American Medical Biographies/Isham, Ralph Nelson
Isham, Ralph Nelson (1831–1904)
Ralph Nelson Isham was one of the original founders in 1859 of the Chicago Medical College, now the Northwestern University Medical School, which was one of the first schools to require a three years' course.
He was professor of surgical anatomy and then professor and professor emeritus of general surgery in the college from its foundation until his death. He was at one time or another connected with the Cook County, Mercy, Presbyterian and Passavant Hospitals.
He was born in Manheim, New York, March 16, 1831. His father, Nelson Isham, M. D., Yale, 1828, served in the field for four years in the 91st New York volunteer regiment. His mother was Delia Snell. Ralph was educated in the Herkimer Academy and graduated from Bellevue Hospital Medical College in 1854, where he afterward served as interne. Tuberculosis of the lungs, acquired during his service, was completely cured by a few voyages to Liverpool on a clipper ship as ship's surgeon.
In 1855 he moved to Chicago and in 1857 married Katherine Snow, daughter of George W. Snow; their children were George S., Ralph, Mrs. A. L. Farwell and Mrs. George A. Carpenter. His start in his profession was made by doing a tracheotomy for quinsy on a son of the leading Presbyterian minister.
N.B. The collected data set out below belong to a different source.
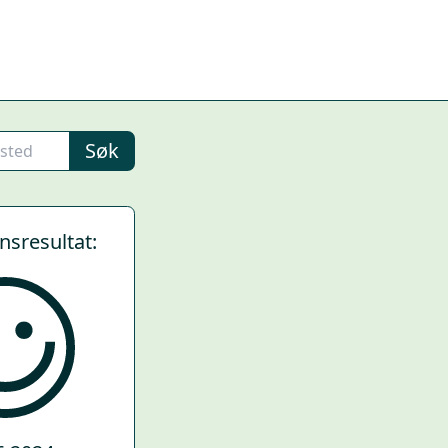
Søk
ynsresultat: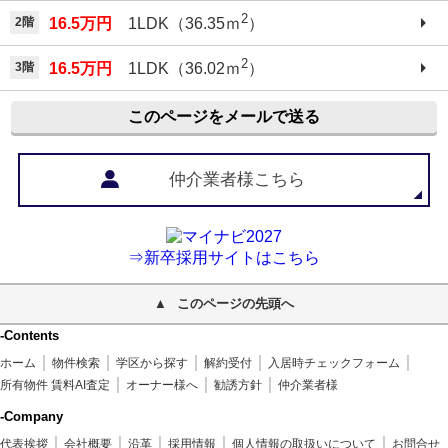
2
2階
16.5万円
1LDK（36.35ｍ
）
2
3階
16.5万円
1LDK（36.02ｍ
）
このページをメールで送る
仲介業者様こちら
⇒新卒採用サイトはこちら
このページの先頭へ
-Contents
ホーム
物件検索
学区から探す
解約受付
入居時チェックフォーム
所有物件 賃料AI査定
オーナー様へ
勧誘方針
仲介業者様
-Company
代表挨拶
会社概要
沿革
採用情報
個人情報の取扱いについて
お問合せ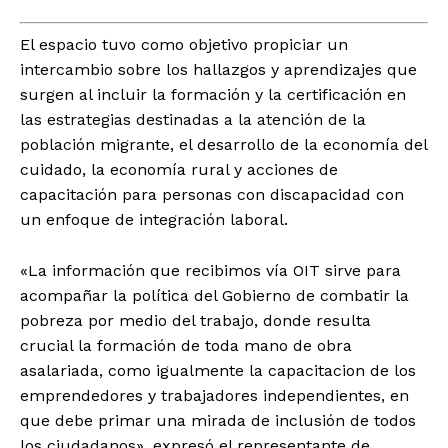
El espacio tuvo como objetivo propiciar un
intercambio sobre los hallazgos y aprendizajes que
surgen al incluir la formación y la certificación en
las estrategias destinadas a la atención de la
población migrante, el desarrollo de la economía del
cuidado, la economía rural y acciones de
capacitación para personas con discapacidad con
un enfoque de integración laboral.
«La información que recibimos vía OIT sirve para
acompañar la política del Gobierno de combatir la
pobreza por medio del trabajo, donde resulta
crucial la formación de toda mano de obra
asalariada, como igualmente la capacitacion de los
emprendedores y trabajadores independientes, en
que debe primar una mirada de inclusión de todos
los ciudadanos», expresó el representante de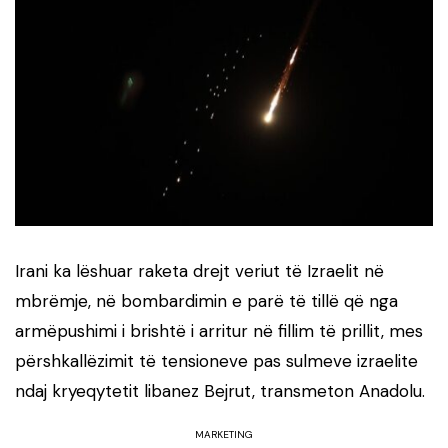
Irani ka lëshuar raketa drejt veriut të Izraelit në
mbrëmje, në bombardimin e parë të tillë që nga
armëpushimi i brishtë i arritur në fillim të prillit, mes
përshkallëzimit të tensioneve pas sulmeve izraelite
ndaj kryeqytetit libanez Bejrut, transmeton Anadolu.
MARKETING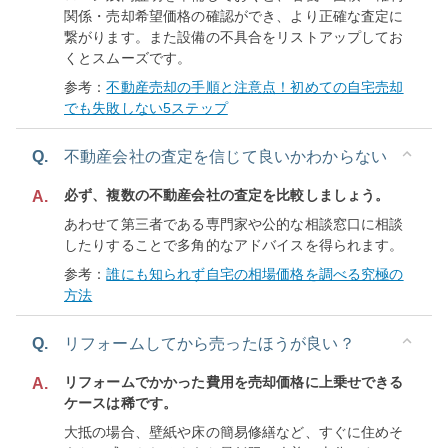
関係・売却希望価格の確認ができ、より正確な査定に
繋がります。また設備の不具合をリストアップしてお
くとスムーズです。
参考：
不動産売却の手順と注意点！初めての自宅売却
でも失敗しない5ステップ
Q.
不動産会社の査定を信じて良いかわからない
必ず、複数の不動産会社の査定を比較しましょう。
A.
あわせて第三者である専門家や公的な相談窓口に相談
したりすることで多角的なアドバイスを得られます。
参考：
誰にも知られず自宅の相場価格を調べる究極の
方法
Q.
リフォームしてから売ったほうが良い？
リフォームでかかった費用を売却価格に上乗せできる
A.
ケースは稀です。
大抵の場合、壁紙や床の簡易修繕など、すぐに住めそ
This locally hitherto unheard of proceeding was seriously opposed by many of the good parishioners as a direct interference with Providence. Whether Providence, not being informed upon surgical methods, had not made the child quite sick enough, is not stated. At the beginning of the Civil War he was actively engaged with the Sanitary Commission and from 1862 to the close of the war was the chief surgeon of the Marine Hospital in Chicago which was changed to a Military Hospital.
He died in Chicago of cancer of the pylorus, May 28, 1904.